• Prompt
Whatever appears in the records apart from pictures must be reproduced exactly.

(Extracted material begins)

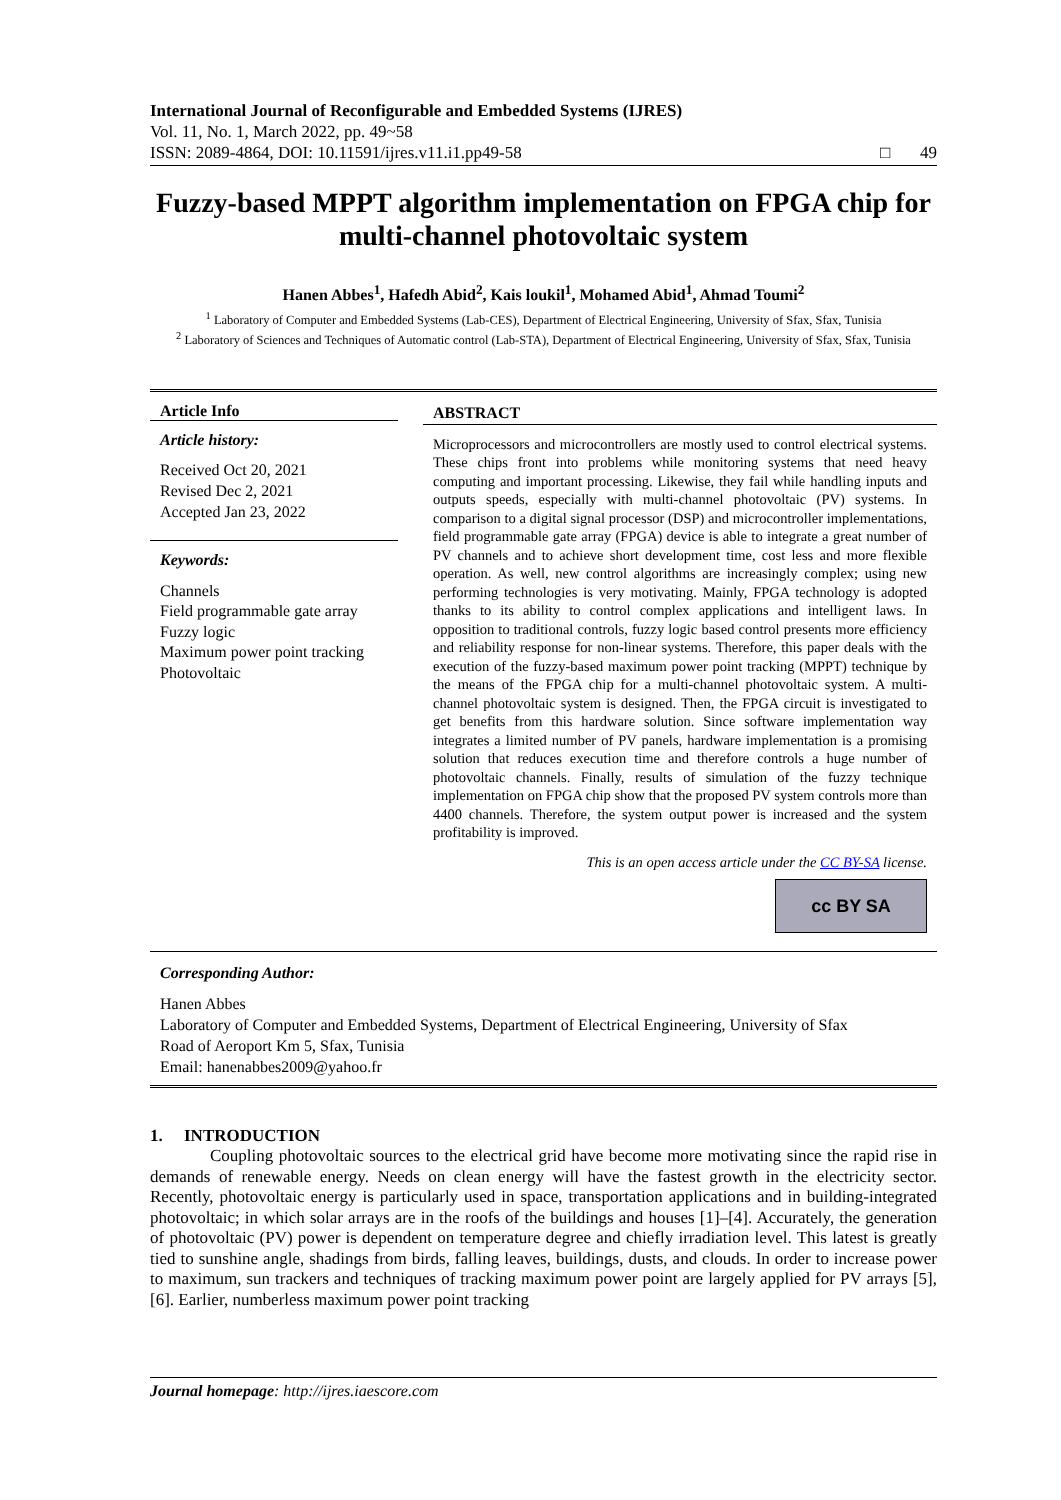International Journal of Reconfigurable and Embedded Systems (IJRES)
Vol. 11, No. 1, March 2022, pp. 49~58
ISSN: 2089-4864, DOI: 10.11591/ijres.v11.i1.pp49-58 □ 49
Fuzzy-based MPPT algorithm implementation on FPGA chip for multi-channel photovoltaic system
Hanen Abbes<sup>1</sup>, Hafedh Abid<sup>2</sup>, Kais loukil<sup>1</sup>, Mohamed Abid<sup>1</sup>, Ahmad Toumi<sup>2</sup>
<sup>1</sup> Laboratory of Computer and Embedded Systems (Lab-CES), Department of Electrical Engineering, University of Sfax, Sfax, Tunisia
<sup>2</sup> Laboratory of Sciences and Techniques of Automatic control (Lab-STA), Department of Electrical Engineering, University of Sfax, Sfax, Tunisia
Article Info
Article history:
Received Oct 20, 2021
Revised Dec 2, 2021
Accepted Jan 23, 2022
Keywords:
Channels
Field programmable gate array
Fuzzy logic
Maximum power point tracking
Photovoltaic
ABSTRACT
Microprocessors and microcontrollers are mostly used to control electrical systems. These chips front into problems while monitoring systems that need heavy computing and important processing. Likewise, they fail while handling inputs and outputs speeds, especially with multi-channel photovoltaic (PV) systems. In comparison to a digital signal processor (DSP) and microcontroller implementations, field programmable gate array (FPGA) device is able to integrate a great number of PV channels and to achieve short development time, cost less and more flexible operation. As well, new control algorithms are increasingly complex; using new performing technologies is very motivating. Mainly, FPGA technology is adopted thanks to its ability to control complex applications and intelligent laws. In opposition to traditional controls, fuzzy logic based control presents more efficiency and reliability response for non-linear systems. Therefore, this paper deals with the execution of the fuzzy-based maximum power point tracking (MPPT) technique by the means of the FPGA chip for a multi-channel photovoltaic system. A multi-channel photovoltaic system is designed. Then, the FPGA circuit is investigated to get benefits from this hardware solution. Since software implementation way integrates a limited number of PV panels, hardware implementation is a promising solution that reduces execution time and therefore controls a huge number of photovoltaic channels. Finally, results of simulation of the fuzzy technique implementation on FPGA chip show that the proposed PV system controls more than 4400 channels. Therefore, the system output power is increased and the system profitability is improved.
This is an open access article under the CC BY-SA license.
cc BY SA
Corresponding Author:
Hanen Abbes
Laboratory of Computer and Embedded Systems, Department of Electrical Engineering, University of Sfax
Road of Aeroport Km 5, Sfax, Tunisia
Email: hanenabbes2009@yahoo.fr
1. INTRODUCTION
Coupling photovoltaic sources to the electrical grid have become more motivating since the rapid rise in demands of renewable energy. Needs on clean energy will have the fastest growth in the electricity sector. Recently, photovoltaic energy is particularly used in space, transportation applications and in building-integrated photovoltaic; in which solar arrays are in the roofs of the buildings and houses [1]–[4]. Accurately, the generation of photovoltaic (PV) power is dependent on temperature degree and chiefly irradiation level. This latest is greatly tied to sunshine angle, shadings from birds, falling leaves, buildings, dusts, and clouds. In order to increase power to maximum, sun trackers and techniques of tracking maximum power point are largely applied for PV arrays [5], [6]. Earlier, numberless maximum power point tracking
Journal homepage: http://ijres.iaescore.com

(Extracted material ends)

• Output
International Journal of Reconfigurable and Embedded Systems (IJRES)
Vol. 11, No. 1, March 2022, pp. 49~58
ISSN: 2089-4864, DOI: 10.11591/ijres.v11.i1.pp49-58 □ 49
Fuzzy-based MPPT algorithm implementation on FPGA chip for multi-channel photovoltaic system
Hanen Abbes<sup>1</sup>, Hafedh Abid<sup>2</sup>, Kais loukil<sup>1</sup>, Mohamed Abid<sup>1</sup>, Ahmad Toumi<sup>2</sup>
<sup>1</sup> Laboratory of Computer and Embedded Systems (Lab-CES), Department of Electrical Engineering, University of Sfax, Sfax, Tunisia
<sup>2</sup> Laboratory of Sciences and Techniques of Automatic control (Lab-STA), Department of Electrical Engineering, University of Sfax, Sfax, Tunisia
Article Info
Article history:
Received Oct 20, 2021
Revised Dec 2, 2021
Accepted Jan 23, 2022
Keywords:
Channels
Field programmable gate array
Fuzzy logic
Maximum power point tracking
Photovoltaic
ABSTRACT
Microprocessors and microcontrollers are mostly used to control electrical systems. These chips front into problems while monitoring systems that need heavy computing and important processing. Likewise, they fail while handling inputs and outputs speeds, especially with multi-channel photovoltaic (PV) systems. In comparison to a digital signal processor (DSP) and microcontroller implementations, field programmable gate array (FPGA) device is able to integrate a great number of PV channels and to achieve short development time, cost less and more flexible operation. As well, new control algorithms are increasingly complex; using new performing technologies is very motivating. Mainly, FPGA technology is adopted thanks to its ability to control complex applications and intelligent laws. In opposition to traditional controls, fuzzy logic based control presents more efficiency and reliability response for non-linear systems. Therefore, this paper deals with the execution of the fuzzy-based maximum power point tracking (MPPT) technique by the means of the FPGA chip for a multi-channel photovoltaic system. A multi-channel photovoltaic system is designed. Then, the FPGA circuit is investigated to get benefits from this hardware solution. Since software implementation way integrates a limited number of PV panels, hardware implementation is a promising solution that reduces execution time and therefore controls a huge number of photovoltaic channels. Finally, results of simulation of the fuzzy technique implementation on FPGA chip show that the proposed PV system controls more than 4400 channels. Therefore, the system output power is increased and the system profitability is improved.
This is an open access article under the CC BY-SA license.
cc BY SA
Corresponding Author:
Hanen Abbes
Laboratory of Computer and Embedded Systems, Department of Electrical Engineering, University of Sfax
Road of Aeroport Km 5, Sfax, Tunisia
Email: hanenabbes2009@yahoo.fr
1. INTRODUCTION
Coupling photovoltaic sources to the electrical grid have become more motivating since the rapid rise in demands of renewable energy. Needs on clean energy will have the fastest growth in the electricity sector. Recently, photovoltaic energy is particularly used in space, transportation applications and in building-integrated photovoltaic; in which solar arrays are in the roofs of the buildings and houses [1]–[4]. Accurately, the generation of photovoltaic (PV) power is dependent on temperature degree and chiefly irradiation level. This latest is greatly tied to sunshine angle, shadings from birds, falling leaves, buildings, dusts, and clouds. In order to increase power to maximum, sun trackers and techniques of tracking maximum power point are largely applied for PV arrays [5], [6]. Earlier, numberless maximum power point tracking
Journal homepage: http://ijres.iaescore.com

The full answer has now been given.